I held it in my hands and my mom looked at me, smiling, like she knew my mind was going to be blown. This 12 x 12 square was going to make all my dreams come true and she made it happen. She was going to win Christmas!
I ripped the paper off. And stared at it. And softly said to myself, “What the hell is this?”
(the video begins right here)
I had never seen this before. It said Andy Gibb on the cover but this was not my Andy Gibb. This guy was in black and white -- no red satin shirt! -- and he had a weird punk rock haircut that looked more like the Kinks than the Bee Gees. Where was his soft, feathered hair? You could barely even see his chest hair!
This was not Shadow Dancing. It was Flowing Rivers, Andy Gibb’s first album which came out before I even knew that he existed. A lifetime ago, like six months or more! Flowing Rivers sounds like a Lawrence Welk album -- not something from a teenage heartthrob with dark, curly chest hair popping out of his jacket.
I’m sure I had asked my mom for “the Andy Gibb album.” How would she know there was more than one? She probably went to the record department at Dayton’s and flipped through the G’s until she saw Andy Gibb. It’s possible that every last copy of Shadow Dancing was sold out that day and this was all that was left -- but how could she know that?
I was confused, holding Flowing Rivers in my hands while my whole family watched and waited for me to explode. I saw no other 12 x 12 presents under the tree. This was it. There would be no Shadow Dancing that Christmas. But I did my very best to kindly and politely look at my mom and whisper an awkward “Thank you.”
It was a sad moment. But not just because of Andy Gibb. I was sad that I could ruin a happy moment for my mom; the moment she had honestly and lovingly tried to make my Christmas dreams come true. Even as a child, I felt how important it was for parents to make their children happy on Christmas morning. And I sensed that growing up was making that more difficult.
As they get older, the things that are most important to our children are often the things that are unspoken. The deepest desire, the unrealistic dream, the awkward fascination, the search for identity. When you’re a prepubescent girl contemplating marriage to a rock star, most of that goes unsaid. What would my mom have said if I had told her about my married-to-Andy-Gibb fantasy, the one where we walk around in our apartment in our bathrobes? Should she break the news that twenty year-olds can’t marry ten year olds? Or just smile and say “fingers crossed!” We can’t know everything in their developing minds. And that makes finding that life-changing gift trickier as they grow up.

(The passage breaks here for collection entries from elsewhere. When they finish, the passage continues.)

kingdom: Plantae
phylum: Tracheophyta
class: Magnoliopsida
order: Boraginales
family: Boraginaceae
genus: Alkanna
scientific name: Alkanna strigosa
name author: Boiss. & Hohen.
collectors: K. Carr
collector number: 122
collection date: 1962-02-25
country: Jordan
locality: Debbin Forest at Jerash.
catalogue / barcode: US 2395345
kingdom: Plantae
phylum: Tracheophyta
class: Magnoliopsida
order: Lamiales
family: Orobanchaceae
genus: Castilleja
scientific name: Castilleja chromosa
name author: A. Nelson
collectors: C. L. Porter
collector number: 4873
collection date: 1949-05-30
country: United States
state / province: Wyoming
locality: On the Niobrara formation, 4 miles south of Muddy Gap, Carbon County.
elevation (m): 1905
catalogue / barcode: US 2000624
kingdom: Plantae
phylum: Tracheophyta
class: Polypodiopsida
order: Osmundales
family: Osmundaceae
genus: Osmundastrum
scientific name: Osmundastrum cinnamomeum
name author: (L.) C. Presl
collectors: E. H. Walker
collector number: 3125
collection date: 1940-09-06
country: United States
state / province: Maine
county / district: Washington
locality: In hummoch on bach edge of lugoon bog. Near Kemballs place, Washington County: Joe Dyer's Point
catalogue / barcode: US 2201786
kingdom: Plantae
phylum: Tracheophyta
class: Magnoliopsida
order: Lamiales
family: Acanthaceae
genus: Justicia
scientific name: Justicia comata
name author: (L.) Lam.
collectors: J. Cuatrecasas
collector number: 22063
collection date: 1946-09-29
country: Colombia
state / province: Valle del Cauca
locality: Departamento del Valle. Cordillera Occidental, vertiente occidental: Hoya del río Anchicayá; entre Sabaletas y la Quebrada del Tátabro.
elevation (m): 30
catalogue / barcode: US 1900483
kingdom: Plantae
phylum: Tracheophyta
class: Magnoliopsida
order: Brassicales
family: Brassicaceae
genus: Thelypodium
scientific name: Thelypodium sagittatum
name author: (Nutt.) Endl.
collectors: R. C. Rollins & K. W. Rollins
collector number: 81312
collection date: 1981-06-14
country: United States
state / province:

No, Christmas is not about presents. But don’t pretend you don’t live for that moment when you surprise your child with the PERFECT gift.
Twenty-five years later, I’m a grown-ass married lady, spending Christmas at my parents’ house. And the gift waiting for me under the tree is a flat 6 x 6 square. It’s either a CD or a desk calendar. And, truthfully, I’d be fine with a desk calendar. But when I open it, I see the red satin shirt … the chest hair … arms outstretched, saying “come on girl … “ Yes, it’s Shadow Dancing; and for a quick moment, I get that thrill again of hoping we’ll get married -- even though I’m thirty-five years old and he’s dead and my actual husband is sitting right next to me on the piano bench.
And both my parents sit on the edges of their seats, a little unsure, but looking like they fully expect to pop up and start high-fiving each other.
Because it is never too late …to win the whole damn holiday.